Wang: As researchers, our main goal is to make a meaningful contribution to the scientific community. We chose to make our work freely accessible because we believe it can help push the field forward and serve as a useful resource for others working on similar problems. By sharing our methods and results openly, we hope to offer insights that others can build on. Open access encourages collaboration, transparency, and innovation — all of which are key to driving progress. In the end, we simply want to support the broader research community and help create an environment where ideas can grow and move science forward.

Tech Briefs: Do you have any set plans for further research/work/etc.? If not, what are your next steps?

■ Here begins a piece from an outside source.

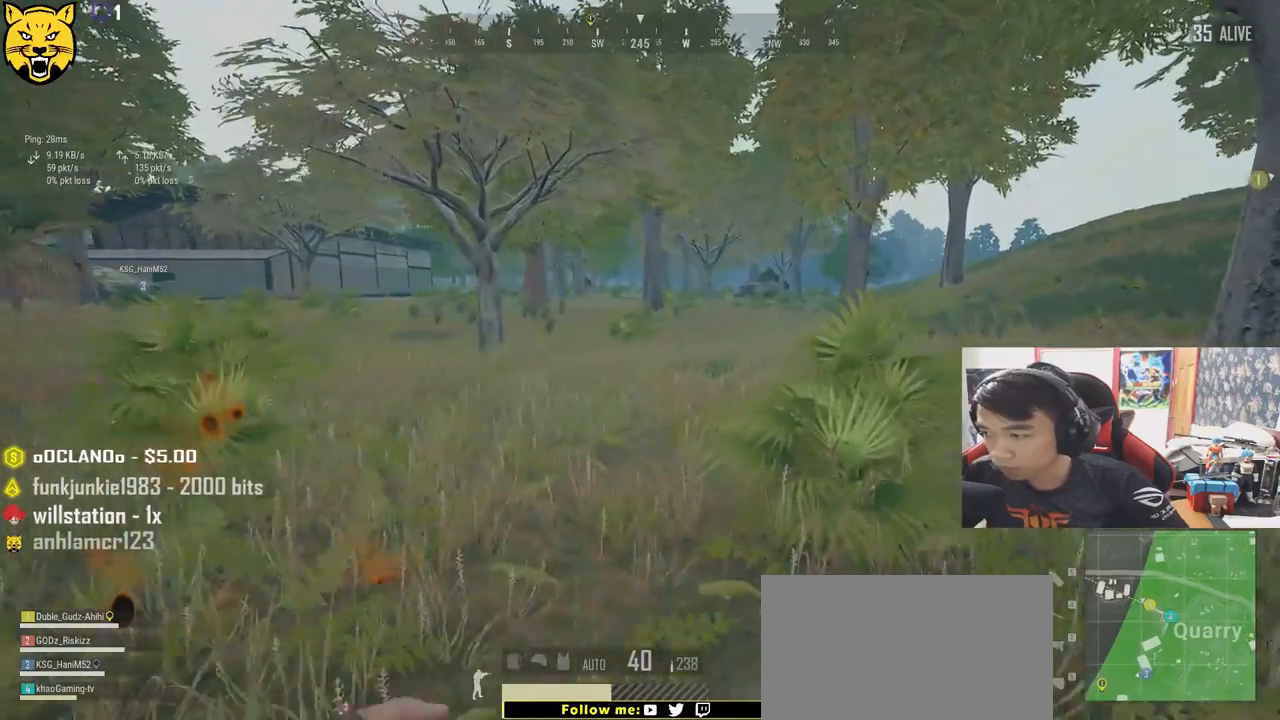
{"keys": ["shift", "w"], "mouse": [], "events": [[317, "d", "up"]]}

Wang: We don’t have any concrete plans yet, but we do have some ideas for the next steps. Building the entire genome structure means we need to establish connections across all chromosomes for a given species. To achieve this, we’re planning to construct a super graph that represents the complete genome of each species. On top of that, we intend to apply a customized E(n) Equivariant Topological Neural Network (ETNN) to these super graphs, enabling the model to be sensitive to species-specific characteristics. This direction reflects our vision for the next generation of research in this area.

Tech Briefs: Do you have any advice for researchers aiming to bring their ideas to fruition (broadly speaking)?

Wang: If you have ideas, don’t wait or hesitate to act on them. Taking action speaks louder than just having ideas. If you keep your ideas to yourself, no one else will see them, and progress will slow down. The world moves forward when people turn their ideas into reality.